The Coppers formula
Copper Face Jacks, on Harcourt Street, is a cheesy nightclub, somewhere between school disco and local rural nightclub, in the middle of the capital
“The queue started to build. At that point we had a very rigorous and strict queuing system because of the lane [around the venue]. We managed it, it worked really well. At 11.45pm they started arriving in hundreds, all at once. In the space of 15 minutes more than 1,000 arrived and completely packed the laneway, pushing and shoving, fighting.
“We were trying to get them in, but as soon as they were going in they were coming out to smoke, literally paying and coming out the door. It was 15 minutes of very nervy stuff until I said, ‘Cancel it, evacuate the building.’ Moments after we made that decision, gardaí arrived and aided us and the entire place was dispersed within 45 minutes.” No one was injured.
One thing that sticks in Spollen’s mind is the crowd itself. “It’s the same thing, 18-year-olds from south Co Dublin who are just crazy. No idea of behaving. They drink cheap booze on campus or at home, they stock up and have no fear of repercussions. We got out of the club game shortly after. If these people were our customers, we didn’t want to deal with it.”
Cheap alcohol in supermarkets is a legacy of the abolition of the Grocery Order, and cheap alcohol in nightclubs is the legacy of botched “happy hour” legislation. Section 20 of the Intoxicating Liquor Act 2003 banned the supply of alcohol on a licensed premises at a reduced price during a limited period on any day.
Publicans, promoters, and punters found an easy way around this law by scratching the “limited period” part and just offering discounted alcohol all night.
But the race to the bottom that typified nightclubs in the capital over the past couple of years as venues were desperate for business, culminating in many clubs simply giving alcohol away, isn’t part of the sell in Copper Face Jacks now.
Thursday night is quieter and, again, the only real visible trouble is outside on Harcourt Street. At 2.30am, two gardaí are manning the laneway.
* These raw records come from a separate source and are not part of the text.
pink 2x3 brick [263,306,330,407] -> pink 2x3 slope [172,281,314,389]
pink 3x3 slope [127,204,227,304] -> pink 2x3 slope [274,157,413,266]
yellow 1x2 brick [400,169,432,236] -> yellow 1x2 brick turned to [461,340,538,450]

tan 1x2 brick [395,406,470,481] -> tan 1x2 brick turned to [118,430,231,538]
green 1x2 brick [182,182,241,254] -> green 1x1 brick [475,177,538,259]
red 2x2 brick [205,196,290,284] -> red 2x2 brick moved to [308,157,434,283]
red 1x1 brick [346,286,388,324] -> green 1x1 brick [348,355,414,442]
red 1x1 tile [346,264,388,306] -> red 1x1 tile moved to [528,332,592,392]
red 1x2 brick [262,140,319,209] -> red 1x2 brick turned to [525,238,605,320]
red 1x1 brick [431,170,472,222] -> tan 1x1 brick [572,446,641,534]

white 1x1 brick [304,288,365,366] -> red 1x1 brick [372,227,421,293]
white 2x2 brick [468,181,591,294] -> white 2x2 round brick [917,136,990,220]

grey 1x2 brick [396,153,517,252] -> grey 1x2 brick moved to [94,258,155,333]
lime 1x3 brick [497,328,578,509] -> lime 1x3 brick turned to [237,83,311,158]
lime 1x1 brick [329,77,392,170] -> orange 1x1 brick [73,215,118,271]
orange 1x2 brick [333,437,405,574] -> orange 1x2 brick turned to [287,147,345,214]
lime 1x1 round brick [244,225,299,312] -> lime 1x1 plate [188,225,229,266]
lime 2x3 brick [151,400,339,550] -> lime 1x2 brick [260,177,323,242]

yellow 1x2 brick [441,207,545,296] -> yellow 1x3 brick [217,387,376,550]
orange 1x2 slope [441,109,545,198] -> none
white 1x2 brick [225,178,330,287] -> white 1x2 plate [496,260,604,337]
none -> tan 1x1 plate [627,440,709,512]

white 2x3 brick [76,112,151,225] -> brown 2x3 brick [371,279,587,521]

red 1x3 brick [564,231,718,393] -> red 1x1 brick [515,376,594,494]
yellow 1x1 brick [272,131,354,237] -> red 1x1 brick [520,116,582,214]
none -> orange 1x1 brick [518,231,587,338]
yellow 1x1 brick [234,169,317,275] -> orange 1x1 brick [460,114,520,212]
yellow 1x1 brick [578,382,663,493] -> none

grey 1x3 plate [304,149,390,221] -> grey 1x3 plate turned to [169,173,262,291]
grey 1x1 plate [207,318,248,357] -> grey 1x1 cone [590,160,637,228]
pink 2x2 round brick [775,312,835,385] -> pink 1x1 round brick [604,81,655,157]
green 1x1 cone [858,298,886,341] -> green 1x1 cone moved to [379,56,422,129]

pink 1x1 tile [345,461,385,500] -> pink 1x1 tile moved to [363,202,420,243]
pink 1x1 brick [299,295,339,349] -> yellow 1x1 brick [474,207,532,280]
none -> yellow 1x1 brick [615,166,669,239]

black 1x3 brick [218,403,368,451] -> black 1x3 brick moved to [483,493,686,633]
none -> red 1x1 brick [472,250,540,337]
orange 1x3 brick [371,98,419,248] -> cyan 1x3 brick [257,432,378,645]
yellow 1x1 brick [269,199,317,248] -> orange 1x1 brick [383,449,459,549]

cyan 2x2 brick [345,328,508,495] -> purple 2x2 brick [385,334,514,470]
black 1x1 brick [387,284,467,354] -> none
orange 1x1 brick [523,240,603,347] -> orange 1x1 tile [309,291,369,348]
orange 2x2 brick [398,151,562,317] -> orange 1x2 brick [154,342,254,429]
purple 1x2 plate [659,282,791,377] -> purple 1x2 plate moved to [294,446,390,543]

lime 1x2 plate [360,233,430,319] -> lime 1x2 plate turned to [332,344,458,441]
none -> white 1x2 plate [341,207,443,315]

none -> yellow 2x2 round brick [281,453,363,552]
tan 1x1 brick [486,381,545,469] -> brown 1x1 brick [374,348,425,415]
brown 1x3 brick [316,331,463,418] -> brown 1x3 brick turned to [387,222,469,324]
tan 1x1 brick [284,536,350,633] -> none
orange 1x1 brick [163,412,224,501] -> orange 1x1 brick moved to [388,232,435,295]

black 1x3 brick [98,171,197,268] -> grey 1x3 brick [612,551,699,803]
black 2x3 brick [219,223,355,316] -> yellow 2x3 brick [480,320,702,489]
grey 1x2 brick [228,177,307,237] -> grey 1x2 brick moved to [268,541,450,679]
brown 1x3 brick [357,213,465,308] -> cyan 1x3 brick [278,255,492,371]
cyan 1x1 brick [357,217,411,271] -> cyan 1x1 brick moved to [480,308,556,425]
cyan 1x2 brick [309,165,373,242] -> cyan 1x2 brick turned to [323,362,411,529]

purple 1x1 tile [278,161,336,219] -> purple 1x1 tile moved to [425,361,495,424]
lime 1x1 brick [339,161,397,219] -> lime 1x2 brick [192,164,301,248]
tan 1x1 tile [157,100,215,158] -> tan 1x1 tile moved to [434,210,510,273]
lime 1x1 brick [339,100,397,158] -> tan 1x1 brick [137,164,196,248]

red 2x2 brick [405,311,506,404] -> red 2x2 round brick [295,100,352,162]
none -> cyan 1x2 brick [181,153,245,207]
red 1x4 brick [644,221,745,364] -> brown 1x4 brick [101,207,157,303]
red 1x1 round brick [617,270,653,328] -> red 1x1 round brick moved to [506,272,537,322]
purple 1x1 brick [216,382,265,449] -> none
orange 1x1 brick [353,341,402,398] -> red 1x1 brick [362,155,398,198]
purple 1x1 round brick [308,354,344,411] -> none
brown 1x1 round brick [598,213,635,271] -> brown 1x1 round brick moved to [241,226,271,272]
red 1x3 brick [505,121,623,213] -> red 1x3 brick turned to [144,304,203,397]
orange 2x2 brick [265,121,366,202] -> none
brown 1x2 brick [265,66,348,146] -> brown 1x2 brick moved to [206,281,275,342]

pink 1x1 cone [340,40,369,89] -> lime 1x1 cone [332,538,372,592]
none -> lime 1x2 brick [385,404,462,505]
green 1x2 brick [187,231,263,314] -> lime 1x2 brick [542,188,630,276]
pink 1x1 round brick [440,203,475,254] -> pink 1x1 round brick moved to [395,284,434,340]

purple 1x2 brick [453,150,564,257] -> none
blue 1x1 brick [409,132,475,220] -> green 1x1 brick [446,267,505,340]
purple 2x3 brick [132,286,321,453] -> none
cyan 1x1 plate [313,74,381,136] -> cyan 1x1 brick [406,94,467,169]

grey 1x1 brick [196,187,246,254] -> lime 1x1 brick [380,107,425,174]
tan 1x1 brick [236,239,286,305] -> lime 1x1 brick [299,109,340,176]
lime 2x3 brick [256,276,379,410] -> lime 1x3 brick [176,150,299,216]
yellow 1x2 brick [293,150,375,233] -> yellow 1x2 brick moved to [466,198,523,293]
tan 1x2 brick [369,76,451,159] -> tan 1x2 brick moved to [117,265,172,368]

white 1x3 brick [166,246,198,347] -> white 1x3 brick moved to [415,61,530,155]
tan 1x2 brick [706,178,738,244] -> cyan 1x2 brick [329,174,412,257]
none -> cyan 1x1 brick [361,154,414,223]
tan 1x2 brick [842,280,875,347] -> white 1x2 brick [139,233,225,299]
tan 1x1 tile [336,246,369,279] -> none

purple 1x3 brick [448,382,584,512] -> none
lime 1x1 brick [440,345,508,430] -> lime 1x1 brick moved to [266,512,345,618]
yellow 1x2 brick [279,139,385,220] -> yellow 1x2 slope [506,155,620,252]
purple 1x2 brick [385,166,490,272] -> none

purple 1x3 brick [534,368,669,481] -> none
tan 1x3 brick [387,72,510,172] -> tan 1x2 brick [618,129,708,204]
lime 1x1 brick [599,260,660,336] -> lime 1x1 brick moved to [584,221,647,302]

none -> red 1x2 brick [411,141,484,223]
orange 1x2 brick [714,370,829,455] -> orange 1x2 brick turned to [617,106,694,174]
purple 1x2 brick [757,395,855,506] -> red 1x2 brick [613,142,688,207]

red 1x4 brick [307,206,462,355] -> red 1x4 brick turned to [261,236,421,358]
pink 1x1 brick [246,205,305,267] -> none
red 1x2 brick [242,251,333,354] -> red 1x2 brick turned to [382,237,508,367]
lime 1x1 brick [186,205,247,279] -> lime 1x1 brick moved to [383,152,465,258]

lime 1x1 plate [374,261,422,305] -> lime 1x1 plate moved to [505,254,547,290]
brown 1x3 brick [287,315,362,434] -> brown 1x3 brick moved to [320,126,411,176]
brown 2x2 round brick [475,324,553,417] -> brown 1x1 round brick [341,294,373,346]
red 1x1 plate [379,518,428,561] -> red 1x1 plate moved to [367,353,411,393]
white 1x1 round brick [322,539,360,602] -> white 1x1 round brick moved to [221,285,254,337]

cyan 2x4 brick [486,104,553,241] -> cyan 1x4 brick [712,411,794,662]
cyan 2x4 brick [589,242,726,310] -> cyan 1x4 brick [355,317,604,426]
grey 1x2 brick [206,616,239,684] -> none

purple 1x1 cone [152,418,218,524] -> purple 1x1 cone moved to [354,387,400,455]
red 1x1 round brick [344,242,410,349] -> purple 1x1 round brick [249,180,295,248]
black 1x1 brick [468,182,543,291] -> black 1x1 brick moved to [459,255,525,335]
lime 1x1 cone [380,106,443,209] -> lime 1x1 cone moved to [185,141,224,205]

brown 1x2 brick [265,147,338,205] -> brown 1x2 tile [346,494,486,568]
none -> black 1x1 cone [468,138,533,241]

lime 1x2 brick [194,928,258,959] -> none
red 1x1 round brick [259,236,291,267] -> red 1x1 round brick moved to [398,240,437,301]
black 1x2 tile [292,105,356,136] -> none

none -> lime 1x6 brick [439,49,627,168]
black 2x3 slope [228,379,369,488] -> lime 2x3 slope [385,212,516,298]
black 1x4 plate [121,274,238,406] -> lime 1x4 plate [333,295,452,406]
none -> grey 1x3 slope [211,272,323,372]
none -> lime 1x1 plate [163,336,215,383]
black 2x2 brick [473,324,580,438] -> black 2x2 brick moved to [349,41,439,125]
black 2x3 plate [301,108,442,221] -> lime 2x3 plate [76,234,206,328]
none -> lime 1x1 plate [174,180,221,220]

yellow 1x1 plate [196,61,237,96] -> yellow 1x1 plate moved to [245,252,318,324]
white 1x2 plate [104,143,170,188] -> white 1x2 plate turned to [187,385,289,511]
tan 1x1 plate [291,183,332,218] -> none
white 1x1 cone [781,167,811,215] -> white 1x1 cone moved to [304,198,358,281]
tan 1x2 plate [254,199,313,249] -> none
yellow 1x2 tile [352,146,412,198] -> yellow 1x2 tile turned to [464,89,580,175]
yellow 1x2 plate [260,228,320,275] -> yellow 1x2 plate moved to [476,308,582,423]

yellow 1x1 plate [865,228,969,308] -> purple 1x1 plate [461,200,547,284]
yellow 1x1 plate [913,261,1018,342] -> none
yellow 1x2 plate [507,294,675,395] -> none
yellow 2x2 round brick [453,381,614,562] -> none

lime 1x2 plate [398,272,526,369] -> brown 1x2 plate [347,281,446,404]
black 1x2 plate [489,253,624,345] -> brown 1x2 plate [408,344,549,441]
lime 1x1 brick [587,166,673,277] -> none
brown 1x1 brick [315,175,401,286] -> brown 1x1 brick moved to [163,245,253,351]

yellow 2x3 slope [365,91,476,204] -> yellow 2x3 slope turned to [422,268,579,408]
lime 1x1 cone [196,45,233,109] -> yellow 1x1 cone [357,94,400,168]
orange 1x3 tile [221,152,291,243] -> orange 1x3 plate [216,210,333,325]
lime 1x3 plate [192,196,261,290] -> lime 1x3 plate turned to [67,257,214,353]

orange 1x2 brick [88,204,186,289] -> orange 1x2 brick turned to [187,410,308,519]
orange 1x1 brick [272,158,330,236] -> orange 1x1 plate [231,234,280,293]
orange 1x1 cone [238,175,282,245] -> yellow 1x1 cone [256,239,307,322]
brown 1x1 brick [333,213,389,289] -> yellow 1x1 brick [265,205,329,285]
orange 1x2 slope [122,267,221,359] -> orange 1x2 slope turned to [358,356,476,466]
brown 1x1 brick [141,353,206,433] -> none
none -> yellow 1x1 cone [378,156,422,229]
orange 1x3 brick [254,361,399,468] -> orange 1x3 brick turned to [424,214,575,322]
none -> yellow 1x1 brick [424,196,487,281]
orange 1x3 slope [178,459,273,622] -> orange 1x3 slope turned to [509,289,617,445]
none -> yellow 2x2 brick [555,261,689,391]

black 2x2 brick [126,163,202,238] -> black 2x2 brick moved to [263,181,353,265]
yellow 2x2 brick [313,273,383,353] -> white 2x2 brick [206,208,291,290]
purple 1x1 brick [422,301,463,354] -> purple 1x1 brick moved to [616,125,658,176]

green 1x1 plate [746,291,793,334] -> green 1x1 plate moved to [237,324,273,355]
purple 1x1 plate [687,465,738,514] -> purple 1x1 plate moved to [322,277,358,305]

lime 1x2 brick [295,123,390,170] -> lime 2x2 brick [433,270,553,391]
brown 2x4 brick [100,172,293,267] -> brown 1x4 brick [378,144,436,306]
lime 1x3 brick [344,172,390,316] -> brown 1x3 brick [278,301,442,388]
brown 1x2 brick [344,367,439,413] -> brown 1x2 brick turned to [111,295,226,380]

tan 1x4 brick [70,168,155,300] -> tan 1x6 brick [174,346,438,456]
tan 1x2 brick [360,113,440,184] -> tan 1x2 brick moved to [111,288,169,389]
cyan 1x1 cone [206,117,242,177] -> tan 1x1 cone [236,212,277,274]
The doorman says they close at 3am, but shortly after that, they’re still letting a smattering of people in.
An argument between a couple ends in the young man pushing the young woman violently. She falls against a lamppost.
Ten minutes later a girl is half-carried out by a friend, hobbling, with a cut on her leg. A fight is about to start between two groups of young men, one of whom is shouting “You’re slagging my girlfriend,” but violence doesn’t break out.
A man leads a young woman down the street. They appear to be a new “couple”. She’s too drunk to form a sentence. “My friends . . .” she says, slurring her words. He leads her away, before she has to stop and sit on steps nearby. Fifteen minutes later, he’s leading her down the street again, past a discarded, empty vodka bottle.